Question

Let A be the foot of the perpendicular from focus P of hyperbola `x^2/a^2 - y^2/b^2 = 1` on the line bx – ay = 0 and let C be the centre of hyperbola. Then the area of the rectangle whose sides are equal to that of PA and CA is, 

Options

• `a/2`

• `ab`

• `((a^2 + b^2))/2`

• `2ab`

Answer 1

`ab`

Explanation:

Let C : (0, 0) is the centre of the hyperbola assuming a > b.
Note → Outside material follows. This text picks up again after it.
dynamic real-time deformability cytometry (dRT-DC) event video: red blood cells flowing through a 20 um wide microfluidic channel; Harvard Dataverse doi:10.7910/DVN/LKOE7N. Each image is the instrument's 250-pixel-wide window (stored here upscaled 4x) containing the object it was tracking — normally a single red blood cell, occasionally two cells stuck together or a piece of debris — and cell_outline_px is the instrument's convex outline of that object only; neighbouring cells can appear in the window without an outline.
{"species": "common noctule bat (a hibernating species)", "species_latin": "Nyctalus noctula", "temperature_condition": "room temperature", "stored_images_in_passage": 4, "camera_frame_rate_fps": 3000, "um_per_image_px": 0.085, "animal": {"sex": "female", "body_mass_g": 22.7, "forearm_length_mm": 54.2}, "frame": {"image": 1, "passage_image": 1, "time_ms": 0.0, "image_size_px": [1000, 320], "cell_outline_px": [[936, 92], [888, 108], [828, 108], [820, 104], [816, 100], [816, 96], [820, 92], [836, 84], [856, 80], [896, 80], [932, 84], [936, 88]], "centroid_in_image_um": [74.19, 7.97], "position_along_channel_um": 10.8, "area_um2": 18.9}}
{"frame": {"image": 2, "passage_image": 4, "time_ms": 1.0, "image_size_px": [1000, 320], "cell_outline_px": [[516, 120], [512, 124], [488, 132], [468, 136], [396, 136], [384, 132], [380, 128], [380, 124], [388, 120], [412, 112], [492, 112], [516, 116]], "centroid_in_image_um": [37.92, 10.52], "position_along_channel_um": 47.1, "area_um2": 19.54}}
Let Focus p : (s, 0)

Then s = `sqrt(a^2 + b^2)`

Now, slope of the line `bx - ay = 0` is `b/a`

Hence slope of perpendicular from focus to line is `- a/b`

Hence equation of normal (perpendicular) is `y = - a/b x + k`

⇒ `bk = by + ax`

⇒ `bk = b.0 + asqrt(a^2 + b^2)` ......(As passes through the focus)

⇒ `bk = asqrt(a^2 + b^2)`

Hence coordiantes of A are `(a^2/sqrt(a^2 + b^2), (ab)/sqrt(a^2 + b^2))`

Hence, PA = `sqrt((sqrt(a^2 + b^2) - a^2/sqrt(a^2 + b^2))^2 + (0 - (ab)/sqrt(a^2 + b^2))^2`

PA = `sqrt(b^4/(a^2 + b^2) + (a^2b^2)/(a^2 + b^2)`

PA = `sqrt(b^2((a^2 + b^2)/(a^2 + b^2)) = b`

Similarly, CA = `sqrt((0 - a^2/sqrt(a^2 + b^2))^2 + (0 - (ab)/sqrt(a^2 + b^2))^2`

CA = `a`

Hence Area = `ab`.